Operator Gerald Schneider said passengers sometimes complained that the vehicle had broken down because they didn't hear engine noise.

To maneuver around construction projects or accidents, the trolleys have diesel-powered generators that can provide electricity when the trolley arms aren't in contact with the overhead wires.

And a "regenerative braking" system returns electricity to the power lines when the trolley brakes.

Trolleys, which cost more than twice as much to buy as buses (about $1 million vs. $400,000), last 50 percent longer - 18 years rather than 12.

Other transit systems with trackless trolleys are more enthusiastic about them than SEPTA has been.

In Seattle, "whenever there is talk about putting buses on trolley routes, people start to reach for their guns," said Jim Boon, manager of fleet maintenance for King County Metro.

The agency has 159 trackless trolleys in a fleet that includes 1,300 buses, and Boon said the agency was "committed to trolleys. They're 100 percent green. There's no thought about replacing the trolleys."

The Massachusetts Bay Transportation Authority introduced 28 trackless trolleys in Boston four years ago, and runs 32 "dual mode" trackless trolleys that operate off-wire with diesel generators for part of their routes. The agency has 1,040 buses.

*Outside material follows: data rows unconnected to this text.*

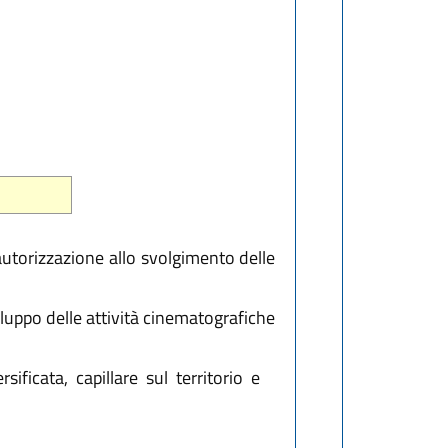
 autorizzazione allo svolgimento delle
iluppo delle attività cinematografiche
ificata, capillare sul territorio e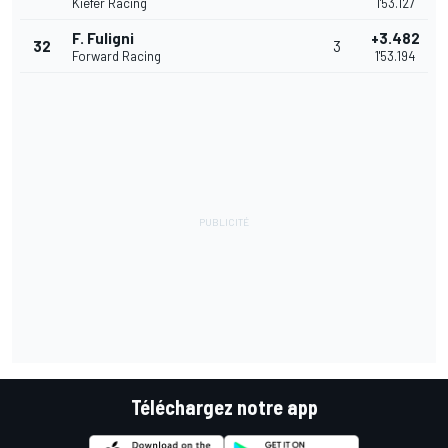
Kiefer Racing
1'53.127
F. Fuligni
+3.482
32
3
Forward Racing
1'53.194
Téléchargez notre app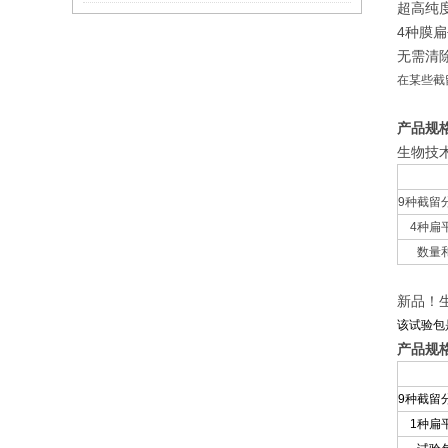
超高纯
4种膜
无需清
在某些截
产品规
生物技术
9种截留
4种扁
数量
新品！生
该试验包
产品规
9种截留
1种扁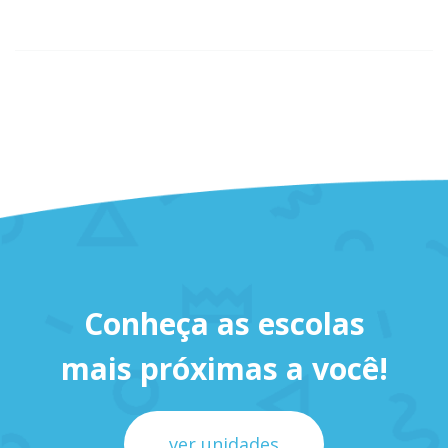
Conheça as escolas
mais próximas a você!
ver unidades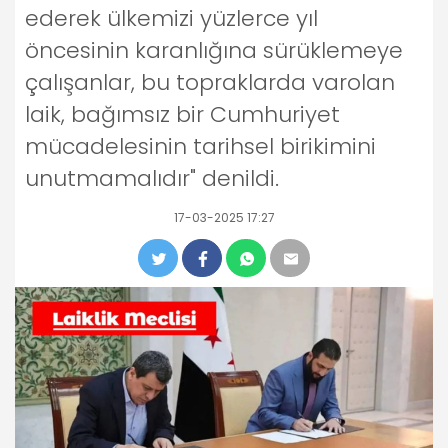
ederek ülkemizi yüzlerce yıl
öncesinin karanlığına sürüklemeye
çalışanlar, bu topraklarda varolan
laik, bağımsız bir Cumhuriyet
mücadelesinin tarihsel birikimini
unutmamalıdır" denildi.
17-03-2025 17:27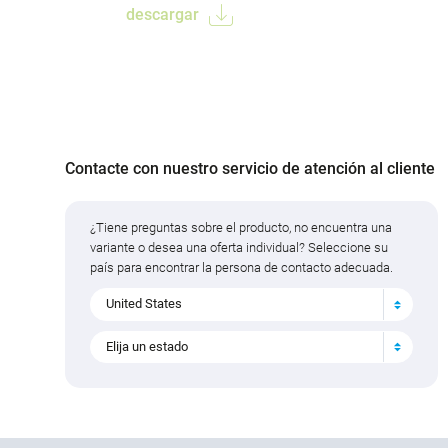
descargar
Contacte con nuestro servicio de atención al cliente
¿Tiene preguntas sobre el producto, no encuentra una
variante o desea una oferta individual? Seleccione su
país para encontrar la persona de contacto adecuada.
United States
Elija un estado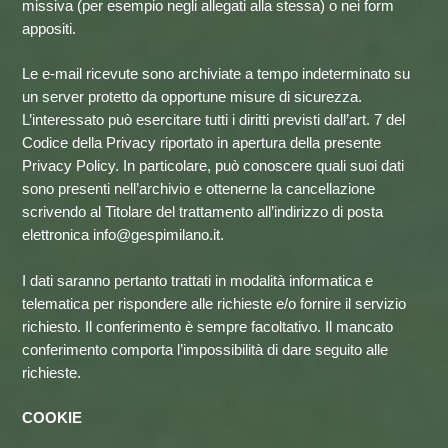
missiva (per esempio negli allegati alla stessa) o nei form
appositi.
Le e-mail ricevute sono archiviate a tempo indeterminato su
un server protetto da opportune misure di sicurezza.
L’interessato può esercitare tutti i diritti previsti dall’art. 7 del
Codice della Privacy riportato in apertura della presente
Privacy Policy. In particolare, può conoscere quali suoi dati
sono presenti nell’archivio e ottenerne la cancellazione
scrivendo al Titolare del trattamento all’indirizzo di posta
elettronica info@gespimilano.it.
I dati saranno pertanto trattati in modalità informatica e
telematica per rispondere alle richieste e/o fornire il servizio
richiesto. Il conferimento è sempre facoltativo. Il mancato
conferimento comporta l’impossibilità di dare seguito alle
richieste.
COOKIE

"The MBTA has been pleased with the performance" of the trolleys, spokesman Joe Pesaturo said.

With buses, SEPTA officials said, routes can be altered without the need for overhead wires, and detours are no problem.

SEPTA is building its future on electric-diesel buses designed to use 25 percent less diesel and create less pollution than the buses they will replace. SEPTA has 32 in service now and estimates the operation and maintenance cost at $2.60 per mile.

SEPTA is spending $212.4 million to buy 400 of the hybrid buses over the next four years. The hybrids cost about $160,000 more than a standard bus, an amount SEPTA hopes to largely recover in reduced fuel and maintenance costs. The first of the new hybrids is to arrive by August.